(Data for this task)

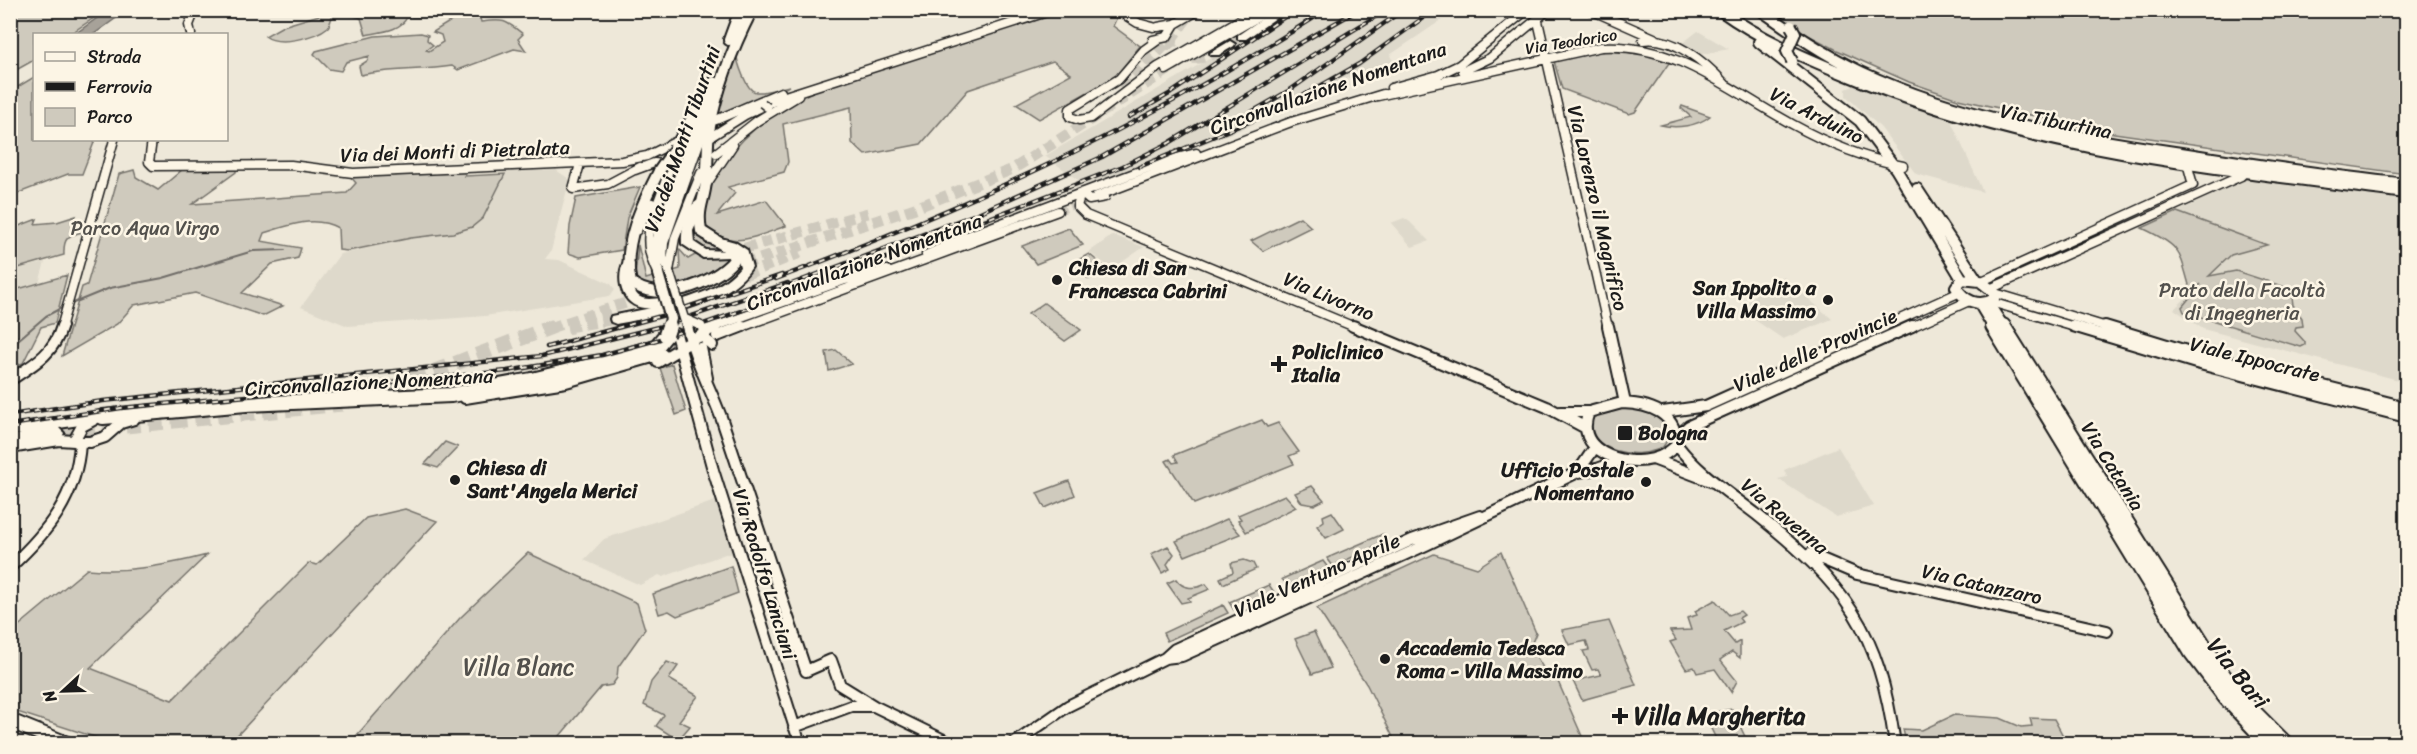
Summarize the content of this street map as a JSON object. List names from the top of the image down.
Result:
{
  "streets": {
    "main road": [
      "Circonvallazione Nomentana",
      "Via Tiburtina",
      "Via dei Monti Tiburtini",
      "Via Catania",
      "Via Bari"
    ],
    "street": [
      "Via Teodorico",
      "Via Arduino",
      "Via dei Monti di Pietralata",
      "Via Lorenzo il Magnifico",
      "Via Livorno",
      "Viale delle Provincie",
      "Viale Ippocrate",
      "Via Ravenna",
      "Via Rodolfo Lanciani",
      "Viale Ventuno Aprile",
      "Via Catanzaro"
    ]
  },
  "crossings": [
    ["Via Teodorico", "Circonvallazione Nomentana"],
    ["Via Teodorico", "Via Arduino"],
    ["Via Teodorico", "Via Lorenzo il Magnifico"],
    ["Circonvallazione Nomentana", "Via Lorenzo il Magnifico"],
    ["Circonvallazione Nomentana", "Via Rodolfo Lanciani"],
    ["Via Tiburtina", "Viale delle Provincie"],
    ["Via dei Monti Tiburtini", "Via Rodolfo Lanciani"],
    ["Via Lorenzo il Magnifico", "Viale delle Provincie"],
    ["Via Lorenzo il Magnifico", "Viale Ventuno Aprile"],
    ["Viale delle Provincie", "Viale Ippocrate"],
    ["Viale delle Provincie", "Via Catania"],
    ["Viale delle Provincie", "Viale Ventuno Aprile"],
    ["Viale Ippocrate", "Via Catania"],
    ["Via Catania", "Via Bari"],
    ["Via Ravenna", "Via Catanzaro"]
  ],
  "parks": ["Parco Aqua Virgo", "Prato della Facoltà di Ingegneria", "Villa Blanc"],
  "places": {
    "other": [
      "Chiesa di San Francesca Cabrini",
      "San Ippolito a Villa Massimo",
      "Chiesa di Sant'Angela Merici",
      "Ufficio Postale Nomentano",
      "Accademia Tedesca Roma - Villa Massimo"
    ],
    "health": ["Policlinico Italia", "Villa Margherita"],
    "transit": ["Bologna"]
  },
  "legend": ["Strada", "Ferrovia", "Parco"],
  "north": "left"
}
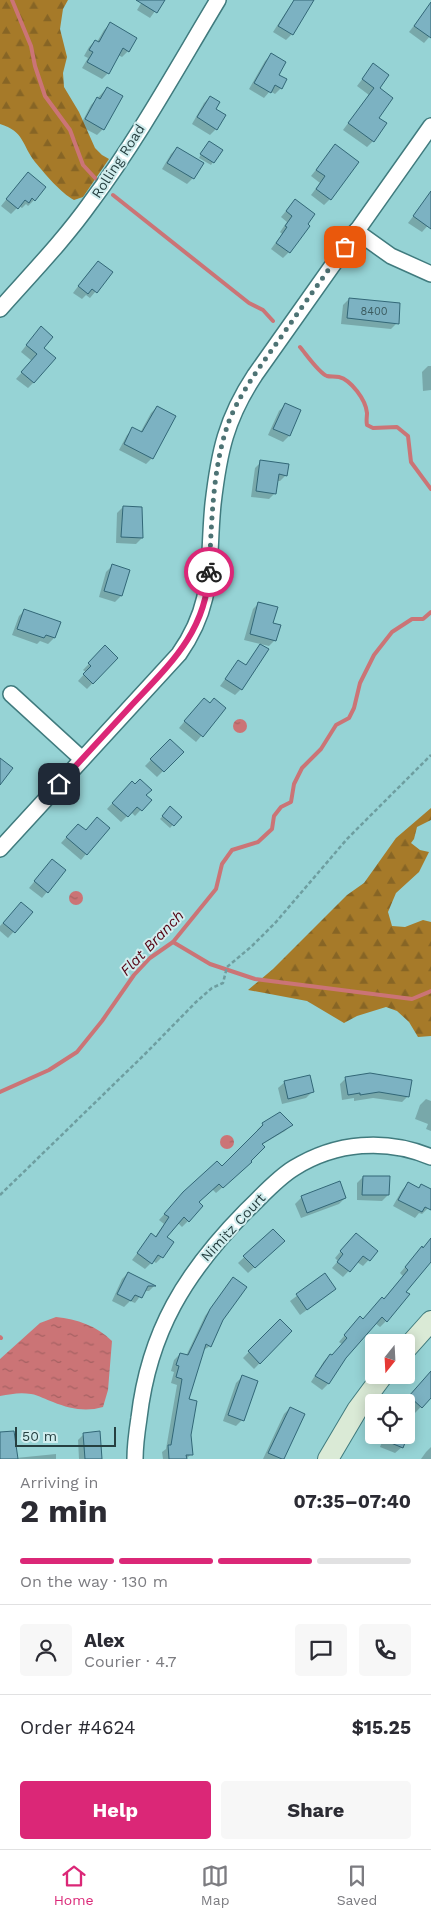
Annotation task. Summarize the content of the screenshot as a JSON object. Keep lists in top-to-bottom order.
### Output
{
  "streets": {
    "street": ["Rolling Road", "Nimitz Court"]
  },
  "water": ["Flat Branch"],
  "house_numbers": ["8400"],
  "scale_bar": "50 m",
  "north": "bottom",
  "page": {
    "scale": "50 m",
    "heading": ["2 min", "Arriving in", "07:35–07:40"],
    "panel": [
      "Alex",
      "Courier · 4.7",
      "Order #4624",
      "$15.25"
    ],
    "bar": "On the way · 130 m",
    "buttons": ["Help", "Share"],
    "tabs": ["Home", "Map", "Saved"]
  }
}
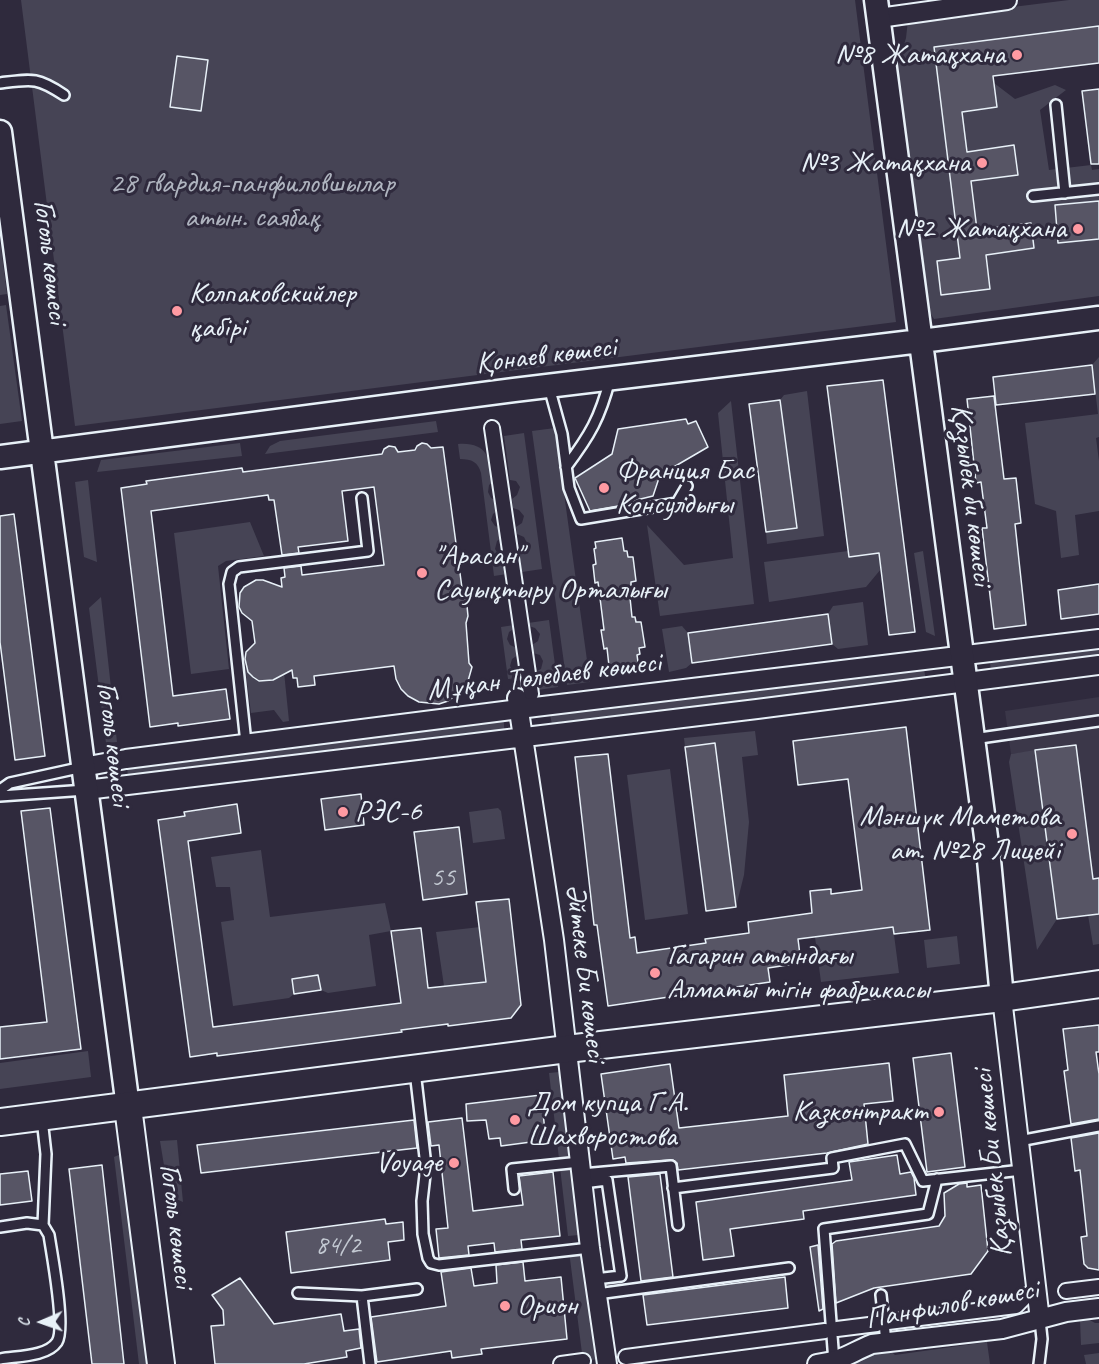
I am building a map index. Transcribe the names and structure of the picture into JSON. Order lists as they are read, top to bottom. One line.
{"streets":{"main road":["Гоголь көшесі"],"street":["Қонаев көшесі","Қазыбек би көшесі","Мұқан Төлебаев көшесі","Әйтеке Би көшесі","Қазыбек Би көшесі","Панфилов көшесі"]},"crossings":[["Гоголь көшесі","Қонаев көшесі"],["Гоголь көшесі","Мұқан Төлебаев көшесі"],["Қонаев көшесі","Қазыбек би көшесі"],["Қазыбек би көшесі","Мұқан Төлебаев көшесі"],["Қазыбек би көшесі","Қазыбек Би көшесі"],["Мұқан Төлебаев көшесі","Әйтеке Би көшесі"],["Қазыбек Би көшесі","Панфилов көшесі"]],"parks":["28 гвардия-панфиловшылар атын. саябақ"],"places":["№8 Жатақхана","№3 Жатақхана","№2 Жатақхана","Колпаковскийлер қабірі","Франция Бас Консулдығы","\"Арасан\" Сауықтыру Орталығы","РЭС-6","Мәншүк Маметова ат. №28 Лицейі","Гагарин атындағы Алматы тігін фабрикасы","Казконтракт","Дом купца Г.А. Шахворостова","Voyage","Орион"],"house_numbers":["55","84/2"],"north":"left"}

(End Data for this task)

_What this task involves_
Please give the number of lines in the entries that contain the word "Rodolfo", and nothing besides it.

_Solved problem_
3